Monday 6/16/08 ....... Bond Buyers are Reading The Writing On The Wall : GO AWAY!

By: Matthew Graham
In A Word:

Despite weaker than expected economic data and the Dow average moving down, Mortgage bonds cannot seem to garner enough support to get rates to improve at all this morning. 

The Why:

What does that headline mean?  Recall that mortgage rates are a direct result of the trading price of the bonds that are secured by mortgage portfolios - Mortgage Backed Securities (referred to as MBS).  MBS are part of a group of investments that pay a fixed rate of return based on a purchase price versus a yield (when price goes down, yields go up), appropriately called: "fixed income." (FI).  FI hates inflation.  Why?  The higher the inflation, the more worthless the dollars that FI investors receive on these investments.  So in order for bonds to make sense for these investors, the prices have to come down to the point where their yield is high enough to make sense.  And yield is the direct correlation to interest rates when it comes to MBS.
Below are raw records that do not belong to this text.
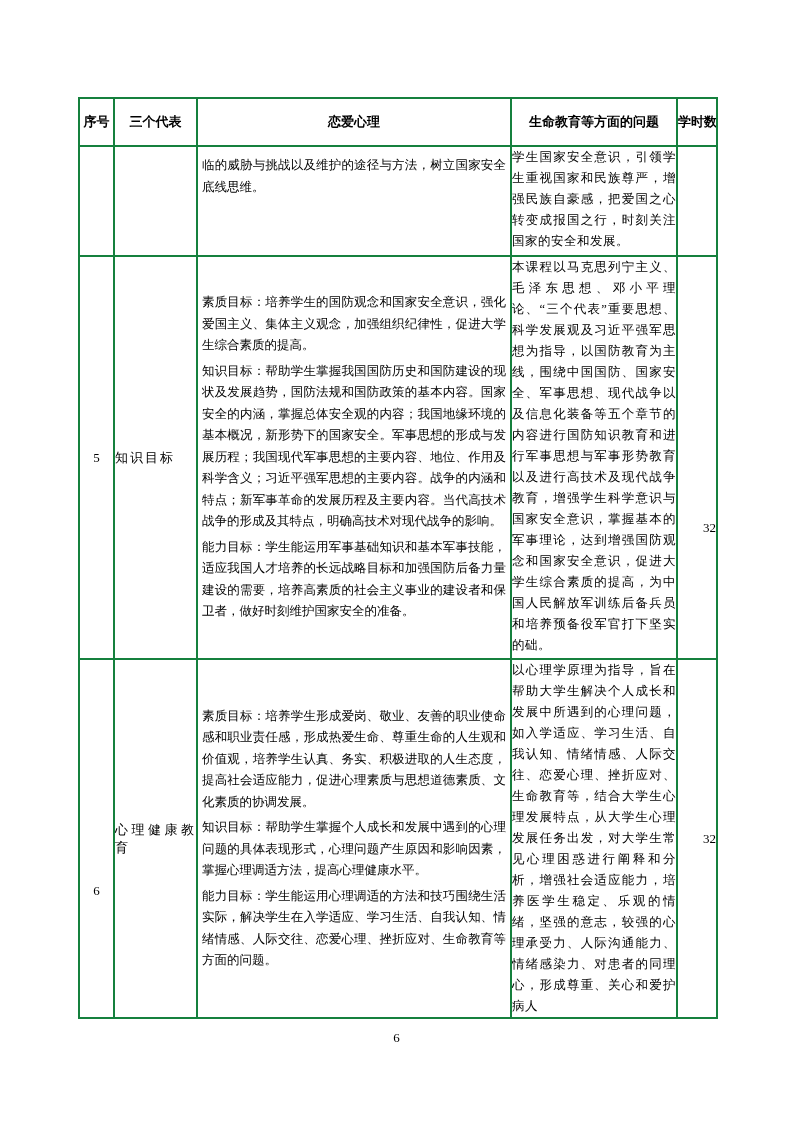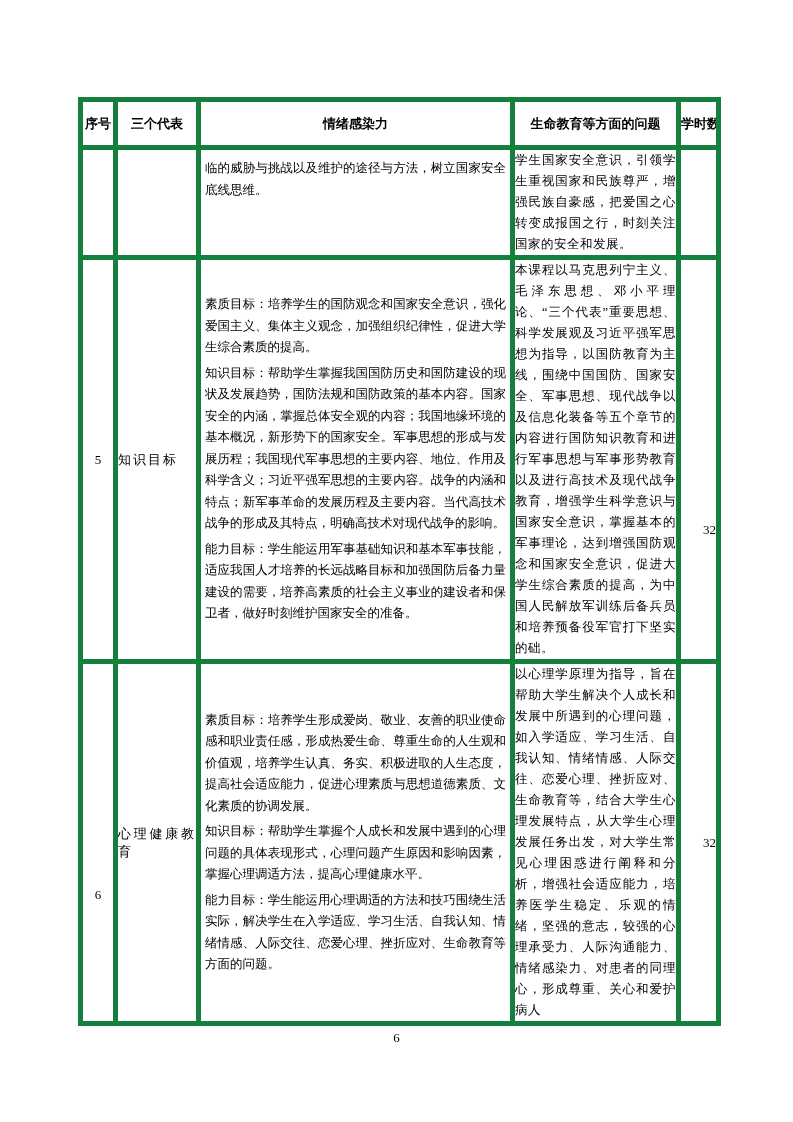--- a/index.html
+++ b/index.html
@@ -19,7 +19,7 @@
     table-layout:fixed;
   }
   .course-table th,.course-table td{
-    border:5px solid #15803d;
+    border:2px solid #15803d;
     padding:0;
     overflow:hidden;
   }

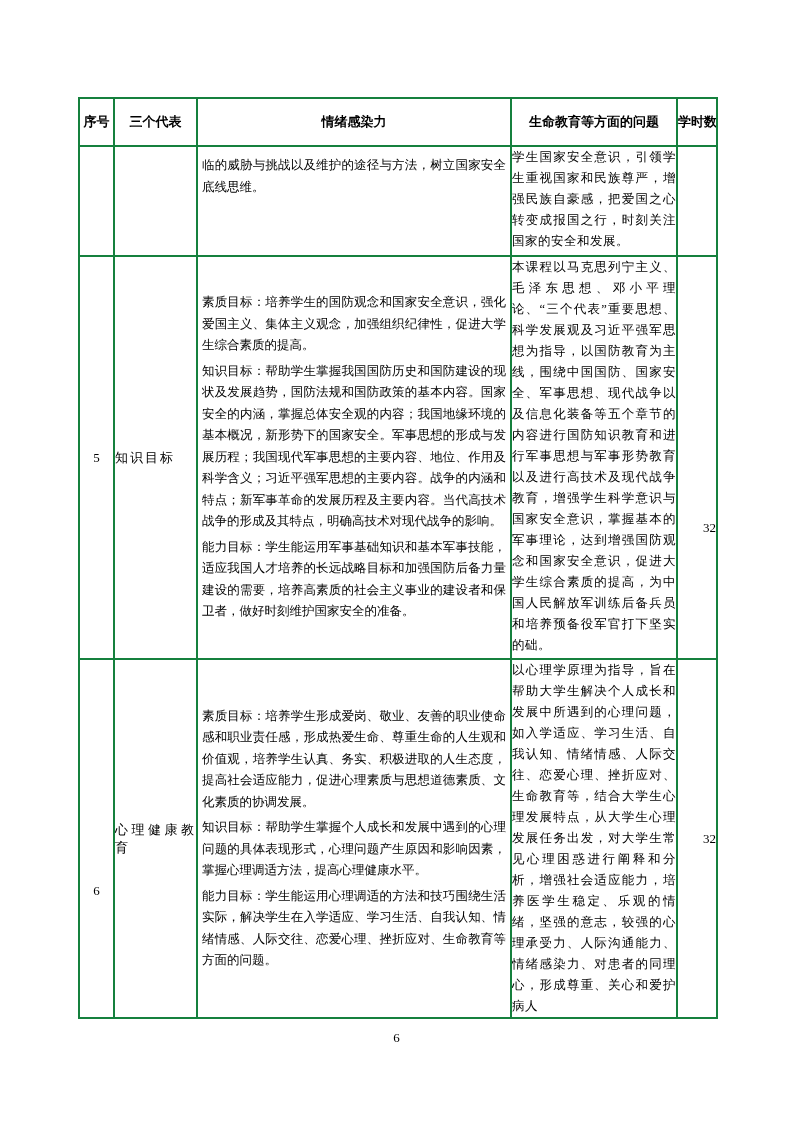--- a/index.html
+++ b/index.html
@@ -98,7 +98,7 @@
     <tr class="hdr-row">
       <th>序号</th>
       <th>三个代表</th>
-      <th>情绪感染力</th>
+      <th>恋爱心理</th>
       <th>生命教育等方面的问题</th>
       <th>学时数</th>
     </tr>

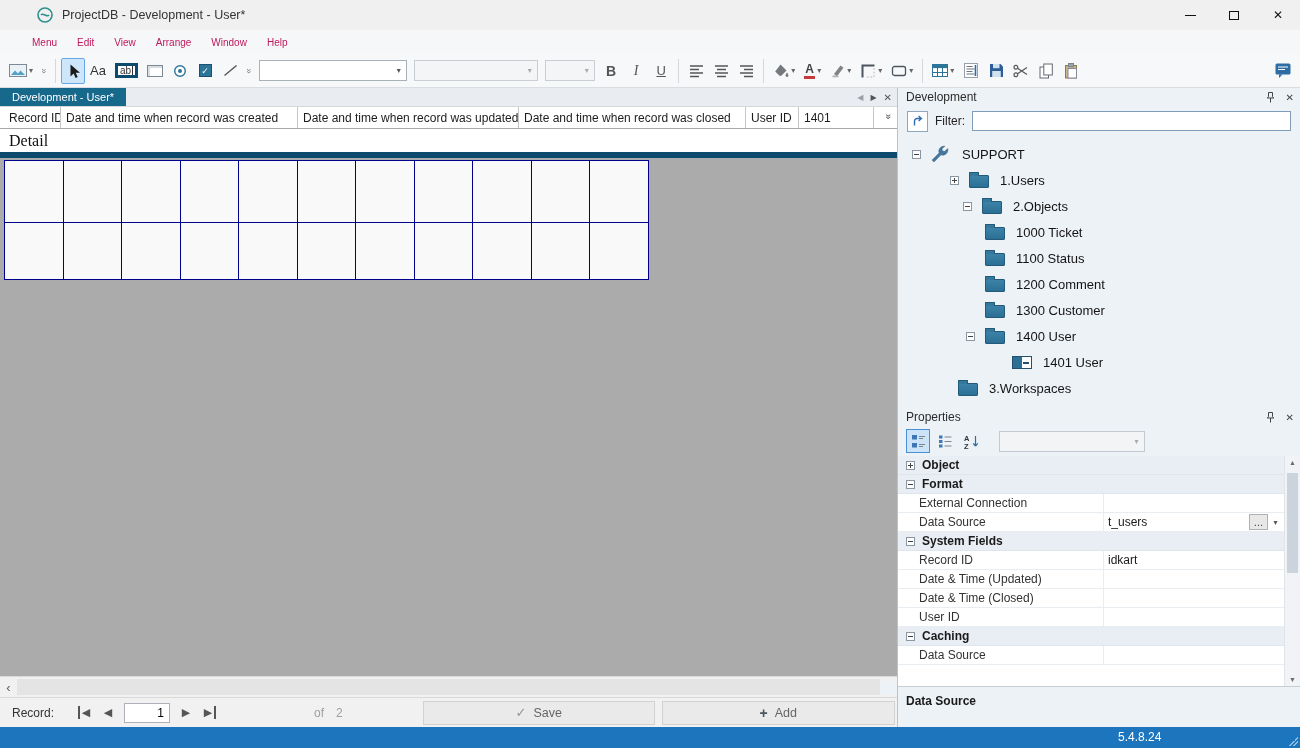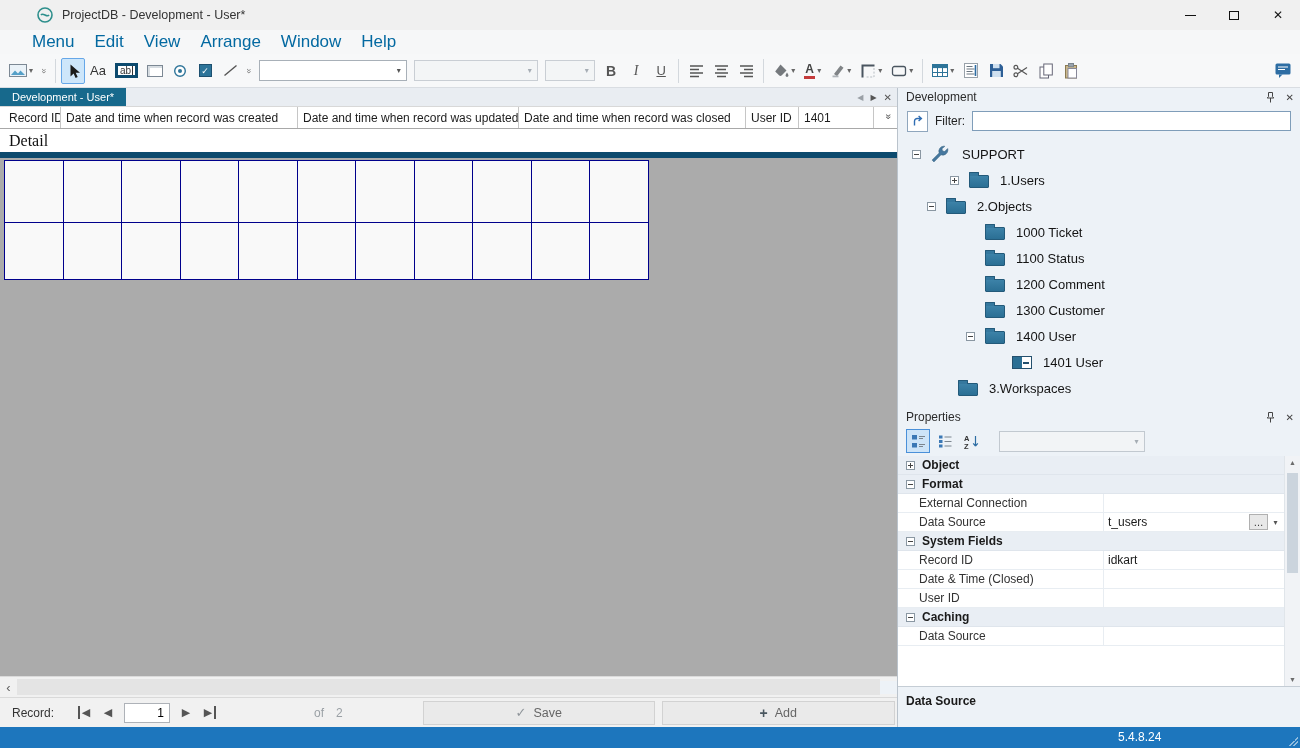--- a/index.html
+++ b/index.html
@@ -22,7 +22,7 @@
 
   
   .menubar { height:24px; flex:0 0 auto; background:#f6f7f8; display:flex; align-items:center; padding-left:22px; }
-  .menu-item { padding:3px 10px; font-size:17px; color:#0369a1; }
+  .menu-item { padding:3px 10px; font-size:10px; color:#be185d; }
 
   
   .toolbar { height:34px; flex:0 0 auto; background:#f7f8f9; border-bottom:1px solid #d9dde2; display:flex; align-items:center; padding:0 5px; gap:1px; }

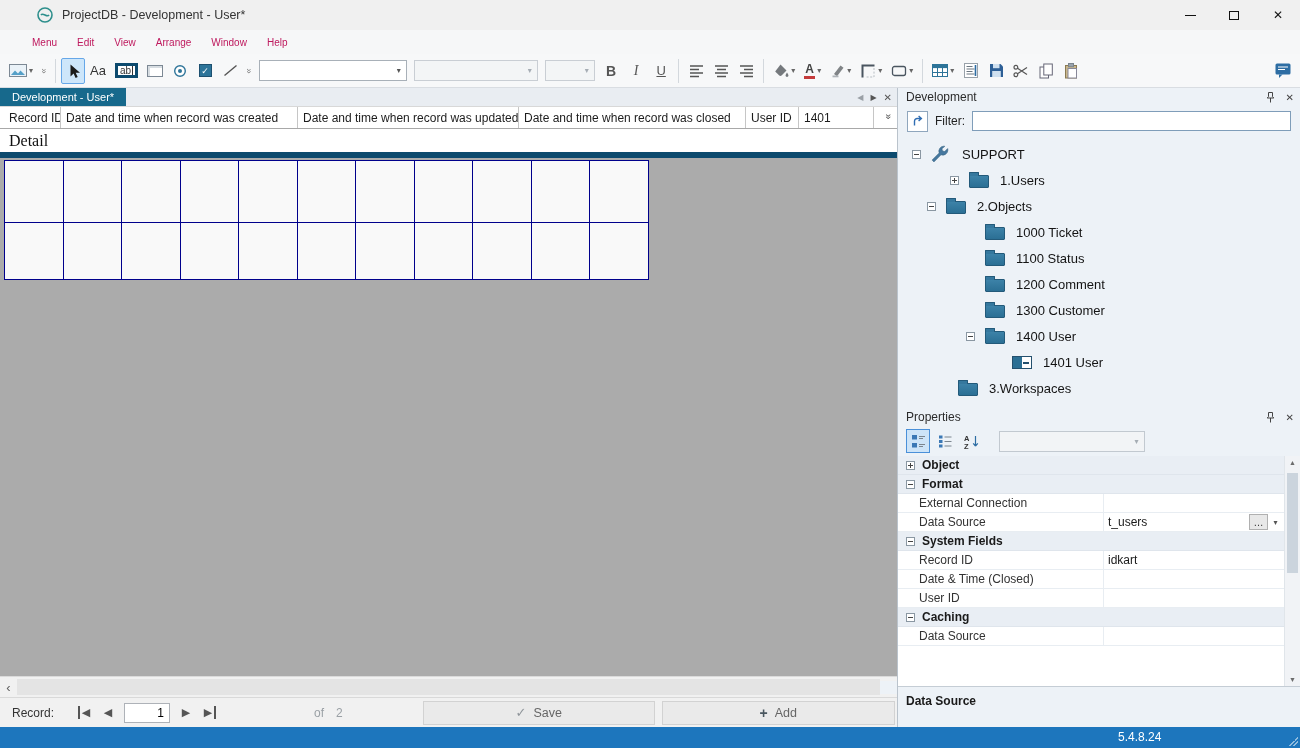--- a/index.html
+++ b/index.html
@@ -475,7 +475,7 @@
             </span>
             <span class="tree-label">1.Users</span>
           </div>
-          <div class="tree-row" style="padding-left: 29px;">
+          <div class="tree-row" style="padding-left: 65px;">
             <span class="exp minus"></span>
             <span class="node-icon">
               <span class="folder-ic"></span>

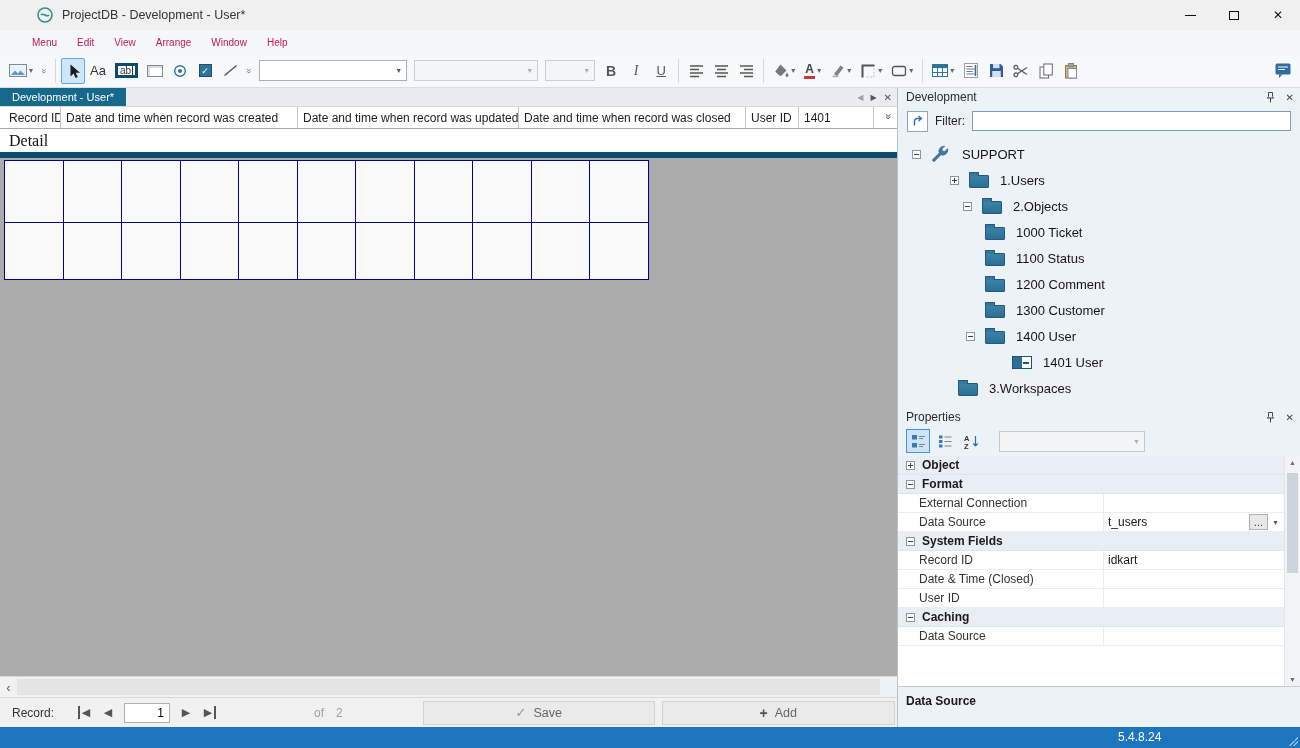--- a/index.html
+++ b/index.html
@@ -608,6 +608,12 @@
               </div>
             </div>
             <div class="pg-row">
+              <div class="pg-label">Date &amp; Time (Updated)</div>
+              <div class="pg-value">
+                <span></span>
+              </div>
+            </div>
+            <div class="pg-row">
               <div class="pg-label">Date &amp; Time (Closed)</div>
               <div class="pg-value">
                 <span></span>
In short, many experts are saying that we have ignored too much of the inflation problem for too long, and now we have some catching up to do.  This sentiment has been largely responsible for the massive recent rate increases we have had.  And today we are seeing that even in the face of weak economic data, the urge to buy (which would lower rates), is simply very hard to create given the current tenor of inflation and the fact that the Fed may start raising rates.  Its a tough situation.  Normally, rising rates would correspond with a strengthening economy.  But the economy is not getting stronger yet, and it may not for quite some time.  One of the only factors that can keep rates from improving in that scenario is massive inflation concern.  The word "stagflation" has been mentioned more than once recently, and that isn't good for either side of this dichotomy.
 

To Lock or Float?

Again, given the seemingly insurmountable inflation concerns as evidenced by the fact that data could be weak (which normally helps bonds), yet we still have level to rising rates, locking is clearly the safer choice these days.  We normally leave this recommendation a bit more equivocal to account for personal preference and risk tolerance, but locking is firmly recommended until we see these inflation concerns begin to stabilize. 

The Numbers:

 30 year fixed rates for the best qualified borrowers are rising into the low to mid 6.0% range today.

The News:

Empire State Manufacturing Survey

This tracks general business conditions in New York, and came in much weaker than expected indicating contracting business conditions.  Normally, this would be good for mortgage rates, and indeed, it did give MBS a lift earlier this morning, but we have since fallen right back to where we started. 

Conclusion:

Does this all mean there is no chance of a rate improvement?  No.  Rates can always improve, and often there are "two steps down and one step up" as prices sink.  But trying to time those as a consumer in the current climate is not only difficult, but the amount of the low probability reward does not seem to be the risk.  If the current interest rate gets the job done, its better to be done with that decision and move one, as opposed to jeopardizing the transaction altogether.